Solaris software RAID

Contributor Icon Contributed by bofh468 Date Icon November 13, 2003  
Tag Icon Tagged: Solaris system administration

Add raid to your Solaris system


This describes how to install Software raid using Solstice Disksuite. First, you need to grab the DiskSuite packages from Sun. It’s a free download, but you do need to create a sunsolve account to get it.

You can find a download link for the software at http://wwws.sun.com/software/solaris/get.html. It’s about half-way down that page.

Install the packages - There’s an installer included. Don’t bother. Just pkgadd the individual packages. There’s only 5 or so.

Once you’re done that, you’ll need to determine how you want to lay out your disks. The following assumes that:

1 - You have 2 disks - c0t0d0 (disk0) and c0t1d0 (disk1).
2 - The system installed only on disk0, and disk1 is unused.
3 - Each disk has the following slices:

0 - /
1 - swap
2 - whole-disk
3 - unassigned 64-MB
4 - unassigned 64-MB

Adjust the above to match whatever your preferred layout is. This is only for a simple example. Slices 3 and 4 are for Meta-Database logging. If you don’t have 128MB of free space to spare, then try and make some space (ie., sacrafice some swap if you have to).
******************************
**PROBLEMS AND TASKS:**
[a] Print the stretch of the Solaris RAID guide from "Add raid to" through "down that page.".
[b] Turn the stretch of the records from their first line through the line containing "local contrast: highlights 60%, shadows" into a Markdown table with the columns Row and Record line, leaving out any blank lines.
The Solaris RAID guide has no connection to the records.

**RAW DATA:**
******************************
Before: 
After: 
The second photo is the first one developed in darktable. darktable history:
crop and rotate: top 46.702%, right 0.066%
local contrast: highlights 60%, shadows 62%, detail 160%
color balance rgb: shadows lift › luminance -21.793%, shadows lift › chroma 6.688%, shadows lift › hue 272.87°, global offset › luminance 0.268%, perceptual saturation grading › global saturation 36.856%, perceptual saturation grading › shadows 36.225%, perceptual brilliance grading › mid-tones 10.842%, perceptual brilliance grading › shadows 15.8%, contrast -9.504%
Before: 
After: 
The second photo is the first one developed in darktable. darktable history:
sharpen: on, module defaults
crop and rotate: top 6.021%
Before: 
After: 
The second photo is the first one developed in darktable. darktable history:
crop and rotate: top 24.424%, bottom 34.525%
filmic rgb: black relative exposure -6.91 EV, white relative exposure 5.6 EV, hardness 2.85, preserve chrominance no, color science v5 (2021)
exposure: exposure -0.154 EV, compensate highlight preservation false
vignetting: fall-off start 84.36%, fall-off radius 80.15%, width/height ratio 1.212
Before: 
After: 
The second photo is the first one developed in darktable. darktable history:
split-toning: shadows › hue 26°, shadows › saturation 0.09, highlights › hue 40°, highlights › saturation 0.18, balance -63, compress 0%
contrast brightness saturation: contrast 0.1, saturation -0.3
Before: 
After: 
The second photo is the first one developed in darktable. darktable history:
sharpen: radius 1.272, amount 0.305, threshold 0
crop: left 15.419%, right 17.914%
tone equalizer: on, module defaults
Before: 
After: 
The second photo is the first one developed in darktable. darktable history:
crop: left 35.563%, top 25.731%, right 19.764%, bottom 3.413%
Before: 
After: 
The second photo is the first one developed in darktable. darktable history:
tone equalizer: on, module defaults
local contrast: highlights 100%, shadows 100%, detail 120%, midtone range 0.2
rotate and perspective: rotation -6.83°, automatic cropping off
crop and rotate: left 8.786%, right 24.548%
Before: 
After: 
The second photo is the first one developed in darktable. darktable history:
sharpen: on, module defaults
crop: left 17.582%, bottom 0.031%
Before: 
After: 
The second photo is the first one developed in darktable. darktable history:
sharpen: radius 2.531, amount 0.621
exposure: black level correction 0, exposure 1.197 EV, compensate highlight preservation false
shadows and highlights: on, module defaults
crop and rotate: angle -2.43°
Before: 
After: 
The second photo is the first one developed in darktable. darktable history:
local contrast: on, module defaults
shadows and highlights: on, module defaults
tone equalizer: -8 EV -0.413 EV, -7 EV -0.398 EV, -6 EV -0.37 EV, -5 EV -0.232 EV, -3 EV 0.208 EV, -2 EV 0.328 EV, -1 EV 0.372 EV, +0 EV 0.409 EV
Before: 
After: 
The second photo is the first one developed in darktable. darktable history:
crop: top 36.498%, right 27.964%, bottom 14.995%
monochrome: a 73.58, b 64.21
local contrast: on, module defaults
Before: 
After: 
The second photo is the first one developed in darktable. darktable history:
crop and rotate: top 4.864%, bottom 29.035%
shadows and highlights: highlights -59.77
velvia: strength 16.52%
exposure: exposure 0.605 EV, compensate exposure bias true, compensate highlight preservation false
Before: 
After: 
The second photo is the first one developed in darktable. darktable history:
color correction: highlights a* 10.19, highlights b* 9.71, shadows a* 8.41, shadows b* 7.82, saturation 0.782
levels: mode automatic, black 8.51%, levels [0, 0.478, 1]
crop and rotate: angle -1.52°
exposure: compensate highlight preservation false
******************************
**PROBLEM SOLUTIONS:**
[a]
Add raid to your Solaris system


This describes how to install Software raid using Solstice Disksuite. First, you need to grab the DiskSuite packages from Sun. It’s a free download, but you do need to create a sunsolve account to get it.

You can find a download link for the software at http://wwws.sun.com/software/solaris/get.html. It’s about half-way down that page.

[b]
| Row | Record line |
|---|---|
| 1 | Before:  |
| 2 | After:  |
| 3 | The second photo is the first one developed in darktable. darktable history: |
| 4 | crop and rotate: top 46.702%, right 0.066% |
| 5 | local contrast: highlights 60%, shadows 62%, detail 160% |